Ce double épisode ne surgit pas isolément. En avril 2026, la présidence avait signalé le survol de cinq drones au-dessus de la résidence présidentielle, qualifiant cet épisode de tentative d’assassinat. Un mois avant ce premier survol, treize personnes, dont un général, avaient été inculpées dans une affaire de complot présumé contre le chef de l’État. Ces affaires successives composent un tableau sécuritaire particulièrement instable, dont les effets se font sentir bien au-delà des cercles du pouvoir.

Pour les habitants d’Antananarivo, ces épisodes répétés posent des questions très concrètes sur la stabilité de leur ville. Lorsque des coups de feu retentissent en pleine nuit dans les rues de la capitale et que des appareils inconnus survolent des convois officiels à plusieurs reprises, c’est toute une population qui perçoit les signes d’une crise politique dont elle subit indirectement les effets au quotidien.

La présidence n’a fourni aucune indication sur l’origine des drones impliqués dans les incidents de jeudi et vendredi. Qui les pilotait, depuis quel endroit, dans quel but: ces questions restent sans réponse publique. Une enquête a été ouverte, selon le communiqué officiel. C’est la correspondante de RFI à Antananarivo, Aurélie Kouman, qui a rapporté les détails de cette affaire.

L’enquête devra déterminer qui se cache derrière ces survols et si un lien existe avec les affaires de complot déjà instruites par la justice malgache. Dans l’attente de ces réponses, le colonel Michaël Randrianirina continue d’exercer ses fonctions à la tête de la transition. Mais pour les habitants d’une capitale où sa sécurité personnelle est devenue en quelques semaines l’un des sujets les plus sensibles de l’actualité, la vraie question reste entière: jusqu’où ces incidents peuvent-ils se multiplier avant que leurs effets sur la vie ordinaire de la ville ne deviennent impossibles à ignorer?

Questions-réponses

Qu'ont vécu concrètement les habitants du quartier résidentiel lors de ces deux nuits?
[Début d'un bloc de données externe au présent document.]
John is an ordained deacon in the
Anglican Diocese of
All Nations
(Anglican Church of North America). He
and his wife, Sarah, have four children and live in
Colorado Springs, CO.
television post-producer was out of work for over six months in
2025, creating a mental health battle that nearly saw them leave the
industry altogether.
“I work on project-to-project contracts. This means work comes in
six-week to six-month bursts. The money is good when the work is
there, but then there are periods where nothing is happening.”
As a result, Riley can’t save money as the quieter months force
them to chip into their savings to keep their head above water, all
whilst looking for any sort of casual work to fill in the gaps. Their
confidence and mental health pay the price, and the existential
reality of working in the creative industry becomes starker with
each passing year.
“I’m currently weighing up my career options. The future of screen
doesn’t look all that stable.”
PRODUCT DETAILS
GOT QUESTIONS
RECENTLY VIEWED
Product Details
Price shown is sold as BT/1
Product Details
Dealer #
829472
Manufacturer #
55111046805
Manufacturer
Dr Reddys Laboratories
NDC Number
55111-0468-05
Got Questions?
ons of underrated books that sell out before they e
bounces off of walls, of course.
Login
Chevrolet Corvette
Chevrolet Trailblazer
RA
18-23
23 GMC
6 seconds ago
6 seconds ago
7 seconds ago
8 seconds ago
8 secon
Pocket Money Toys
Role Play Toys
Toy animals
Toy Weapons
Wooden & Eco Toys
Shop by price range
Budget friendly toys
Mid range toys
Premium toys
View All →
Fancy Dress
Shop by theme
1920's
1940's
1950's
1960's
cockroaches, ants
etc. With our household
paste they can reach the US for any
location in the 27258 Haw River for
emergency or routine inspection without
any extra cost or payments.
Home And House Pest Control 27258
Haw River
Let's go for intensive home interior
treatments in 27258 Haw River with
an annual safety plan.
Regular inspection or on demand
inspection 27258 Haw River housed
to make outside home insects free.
Ils ont entendu des coups de feu en pleine nuit, vu des appareils non identifiés survoler les toits et constaté la présence d'hommes en armes dans leurs rues, ainsi qu'un renforcement de la sécurité militaire autour de la résidence présidentielle.

Pourquoi la garde présidentielle n'a-t-elle pas réussi à neutraliser les drones?

Les appareils volaient trop haut, et les gardes ne disposaient visiblement pas des moyens adaptés pour faire face à ce type de menace aérienne.

Ces incidents s'inscrivent-ils dans un contexte plus large de tensions sécuritaires à Madagascar?

Oui. En avril 2026, cinq drones avaient déjà survolé la résidence présidentielle dans ce qui avait été qualifié de tentative d'assassinat. Un mois auparavant, treize personnes dont un général avaient été inculpées dans une affaire de complot présumé contre le chef de l'État.

Qui a rapporté les détails de cette affaire et quelles questions restent sans réponse?

C'est Aurélie Kouman, correspondante de RFI à Antananarivo, qui a rapporté les détails. L'origine des drones, l'identité de leurs pilotes, leur localisation et leurs motivations restent sans réponse publique, dans l'attente des conclusions de l'enquête ouverte.